I'm heading to the ocean in a few weeks and wanted to try the "bubble rig." I was looking for recommendation of the size of float that is necessary. One site referenced two inches. I was able to find a store that had a 12 pack of 1-3/4" bubbles for $2.99. Alternatively I can order one 2-1/2" for $0.96 site to store from Walmart. What do you think? Are the 1-3/4" big enough or will I wish I would have gotten the larger ones? Thanks.


----------



## Splittine (Nov 24, 2007)

*Gulf


----------



## clifton (Apr 26, 2016)

What does "*gulf" mean?


----------



## NKlamerus (Jan 4, 2016)

clifton said:


> What does "*gulf" mean?


Unless your'e on the East Coast

You will be fishing the "Gulf" of Mexico. 

Not the Atlantic Ocean. 

2 entirely different places. And not interchangeable.


----------



## NKlamerus (Jan 4, 2016)

Realistically i think youll be fine with the small ones, 3$ isn't enough to worry about


----------



## clifton (Apr 26, 2016)

I know what a gulf is. I didn't know "*gulf" was a question.
As in "Are you fishing in the gulf?"

I will be fishing in the Atlantic off the coast of N.C.

I asked the question here because it seemed like an active forum with knowledgeable members.

NKlamerus, Thanks for your answer. I was planning on getting the 1-3/4" ones but didn't want to be lacking the casting distance the 2-1/2" may provide. 

Have you used smaller bubbles?


----------



## kingfish501 (Oct 7, 2007)

Clifton, if they are the clear ones, you adjust the weight by adding or removing some water.


----------



## clifton (Apr 26, 2016)

Kingfish, Thanks. I know, however, the larger ones will hold more water. 

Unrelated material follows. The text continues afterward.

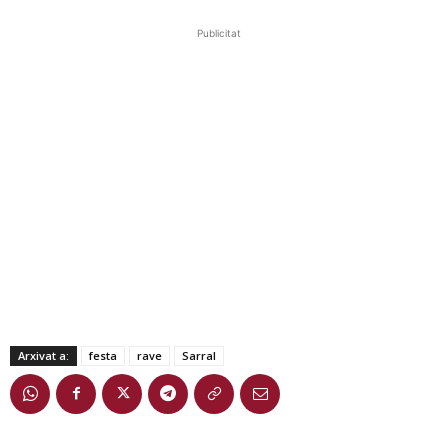
Publicitat
Arxivat a:
festa
rave
Sarral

Has anyone used a smaller bubble?


----------



## goheel (Feb 3, 2011)

Just get yourself the bigger ones, you're not gonna use 12 bubbles. Two should last you the whole season of fishing.


----------



## Btillr (Nov 12, 2015)

Small ones will be adequate


----------



## clifton (Apr 26, 2016)

I got the bigger ones. I'm glad I did. I wanted to post this up here in case anyone else needed the info. The smaller ones seemed like they would be better for trout, etc.


----------